Attualmente inoltre, dispongo di molto più tempo che trascorro spesso nel silenzio più assoluto, in compagnia dei miei soli pensieri ed è perciò istintivo che io segua l’esempio di diversi amici: che, assai prima e meglio di me, hanno raccontato la storia di personaggi non famosi o eccezionali ma, al contrario, semplicissimi quanto ammirevoli.
D’altro canto è comprensibile che, al momento attuale, i ricordi di questo genere facciano sorridere perché considerati anacronistici, ma sono convinto che, proprio per questo motivo, valga la pena di riproporli nel loro valore umano e, perché no?, educativo: anche ricorrendo ai moderni mezzi di comunicazione di cui sono maestri i giovani di oggi.
Sono già diverse le figure di… altri tempi cui ho cercato di rendere omaggio con le mie parole a cominciare, naturalmente, dalla mia cerchia familiare; così, forse in ossequio alla regola per cui” un ricordo tira l’altro”, questa volta il mio pensiero è rivolto alla cara zia acquisita, Michela Serlenga: rimasta vedova, sfortunatamente e troppo presto, del fratello di mio padre Vincenzo Trotta, che io non ho avuto la fortuna di conoscere.
Vissuta così, da semplice casalinga in una famiglia di stampo patriarcale, si era fatta sempre voler bene diventando ben presto il vero albero-motore della casa: sempre dedicandosi, naturalmente, alla cura dei suoi 3 figli, specie dopo la prematura scomparsa anche dei suoceri, i miei nonni paterni.
Così a parte i diversi impegni abituali che, a beneficio di tutti includevano pure l’allevamento di un maiale, di una capretta e dei polli, la zia era diventata il volano di una vera, piccola azienda familiare: con la tradizionale attività di muratori del nostro “ceppo Trotta” e soprattutto con la faticosa gestione di una pur modesta proprietà terriera.
La ricordo ad esempio quando, con un grosso paniere sulla testa (la “cesta”) e naturalmente a piedi, si recava nella lontana e disagevole contrada dell’Orto Ianiro per portare da mangiare a chi stava lavorando nei campi o per dar loro una mano fattiva: percorrendo, tra l’altro, il sentiero su cui il nonno Carmine aveva fatto collocare, nel 1925, una Croce votiva in ferro battuto; in anni assai più recenti la raggiungevo abbastanza spesso anch’io, almeno finché mi è stato possibile: naturalmente, non per lavoro ma il mio primo pensiero era per il grande sacrificio che simboleggiava.
Eviterei ora di restare su argomenti di questo genere, pur così importanti per la cosiddetta “condizione femminile” di allora: oltre tutto, non sarei in grado di farlo; vorrei piuttosto che dal mio racconto emergesse l’aspetto meno conosciuto e valorizzato della zia e del suo mondo: quello che a maggior ragione, secondo me, merita l’appellativo di “favoloso”.
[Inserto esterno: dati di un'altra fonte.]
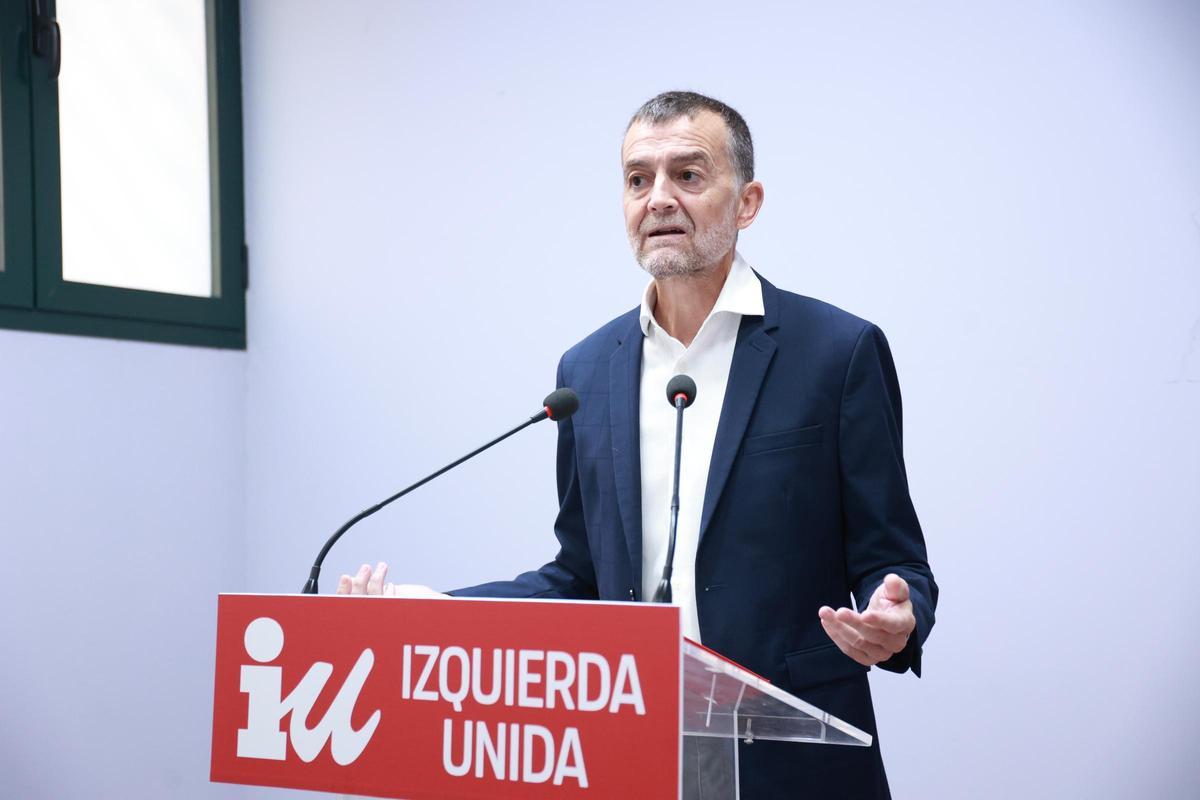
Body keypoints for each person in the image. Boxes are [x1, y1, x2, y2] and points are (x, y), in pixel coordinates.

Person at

Ricordo così le tante occasioni in cui la zia Michela, quasi anticipando il prodigio di Mary Poppins, riusciva a tenerci buoni e seduti intorno a lei, specie durante il periodo delle vacanze invernali o comunque nel clima freddissimo di quegli anni a Capracotta: molto spesso infatti ci radunava in tanti, tra nipoti e pronipoti, intorno al suo caminetto acceso.
Non “volava una foglia” quando iniziava a raccontarci una delle sue splendide favole, mescolando simpaticamente italiano e dialetto e dimostrando una straordinaria capacità di “improvvisazione”: unitamente ad una prestigiosa “gestualità” che ci faceva restare immobili, come ipnotizzati; intanto il fuoco disegnava un misterioso balenio in “chiaroscuro” sul soffitto da cui pendevano per la stagionatura, come tanti fantastici festoni, i profumati e deliziosi salumi della zia.
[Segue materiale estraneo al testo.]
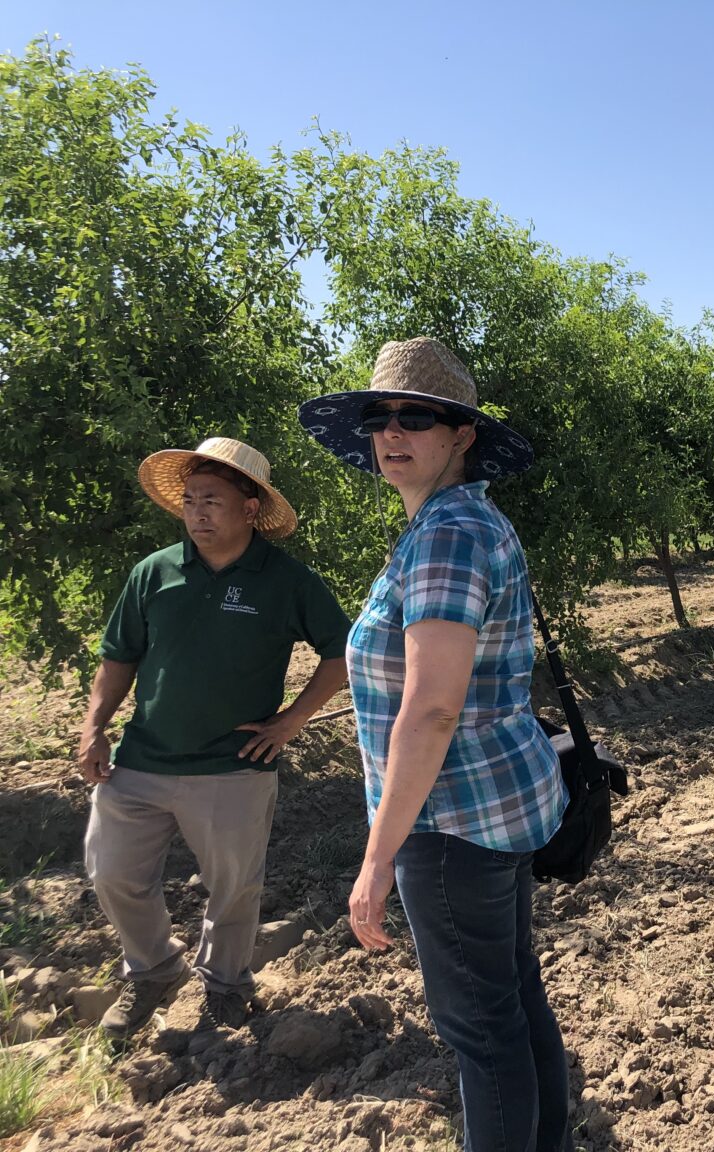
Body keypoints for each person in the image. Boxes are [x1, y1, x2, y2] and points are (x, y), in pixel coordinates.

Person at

Non riesco a dare un’idea di quelle irripetibili occasioni, che avrebbero certo meritato una registrazione in video e in voce, ma cerco di riassumere la trama di almeno una delle favole, tra le più divertenti e gettonate: era la storia di un modesto e geloso calzolaio, il simpatico “mastro Felice” che si lasciò ingannare da un sovrano, suo improbabile dirimpettaio; questo dispotico Re infatti, con il pretesto di un elaborato paio di scarpe su misura, riuscì a portargli via la giovane moglie, di nome “Grazia”, della quale si era follemente invaghito: naturalmente dopo aver neutralizzato con facilità ogni istintiva difesa del malcapitato artigiano e beffandolo persino, come si direbbe oggi, con un diabolico messaggio subliminale.
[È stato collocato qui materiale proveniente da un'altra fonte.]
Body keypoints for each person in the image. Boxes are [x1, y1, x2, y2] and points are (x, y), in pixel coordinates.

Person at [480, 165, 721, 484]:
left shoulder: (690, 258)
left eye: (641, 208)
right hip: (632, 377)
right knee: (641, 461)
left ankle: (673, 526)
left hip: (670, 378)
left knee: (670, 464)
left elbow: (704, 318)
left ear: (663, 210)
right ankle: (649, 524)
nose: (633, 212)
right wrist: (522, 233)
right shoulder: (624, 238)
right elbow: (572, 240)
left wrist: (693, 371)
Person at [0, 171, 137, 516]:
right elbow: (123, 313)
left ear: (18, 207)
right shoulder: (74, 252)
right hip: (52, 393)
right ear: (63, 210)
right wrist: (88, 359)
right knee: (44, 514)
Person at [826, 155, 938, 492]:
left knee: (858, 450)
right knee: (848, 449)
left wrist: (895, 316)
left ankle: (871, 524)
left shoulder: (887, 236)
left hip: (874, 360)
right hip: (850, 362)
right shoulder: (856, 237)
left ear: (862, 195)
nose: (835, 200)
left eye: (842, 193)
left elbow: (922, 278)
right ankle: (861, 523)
Giocando infatti sull’equivoco verbale, ogni volta che provava quel “galeotto” paio di scarpe il Signore gli confessava beffardamente:
Io parto con la vostra “Grazia”,
ma l’ingenuo calzolaio, per nulla insospettito e giocando inconsapevolmente con il suo stesso nome, gli rispondeva tranquillo:
“Felice” e contento, sua Maestà!
È quanto basta, io credo, per entrare nello spirito che animava le tante favole della zia Michela, sempre molto divertenti, ma anche istruttive e piene di antica saggezza; voglio solo aggiungere un altro dei miei motivi di gratitudine per lei (e per lo zio paterno rimasto celibe, Enrico): dopo il sofferto trasferimento della mia famiglia infatti, ancora giovanissimo, fu solo grazie alla loro affettuosa disponibilità che ebbi modo di trascorrere lunghi periodi di vacanza a Capracotta.
Non tardarono infine a sopraggiungere anni assai difficili, contrassegnati dalla grave patologia della zia e dai suoi prolungati periodi di degenza ospedaliera: anche a Roma quando ero studente universitario; ebbi modo così di farle visita abbastanza spesso e di confortarla un po’ con la mia stessa presenza; rimasi sempre ammirato della sua forza d’animo e della sua esemplare, cristiana sopportazione.
Qualche mese dopo la mia laurea, giunse purtroppo la notizia che la zia era scomparsa e fui in grado a malapena di partecipare al suo funerale a Capracotta, il 13 dicembre 1968; dopo tante bufere di neve nei giorni precedenti infatti, ci fu una brevissima tregua che mi consentì di arrivare.
Poco più tardi quel giorno, già in serata, ricominciò a nevicare e fui costretto a ripartire in fretta ma, per l’intensa commozione, non riuscivo quasi a guidare: i miei occhi erano ancora pieni di lacrime!
Non potevo certo immaginare che, a distanza di tanti anni, avrei raccontato, con tanta nostalgia, di quel favoloso mondo: tanto meno che, rivivendolo in tutta la sua magia, avrei di nuovo sorriso come da bambino.
Grazie di cuore, cara zia Michela: ti voglio bene!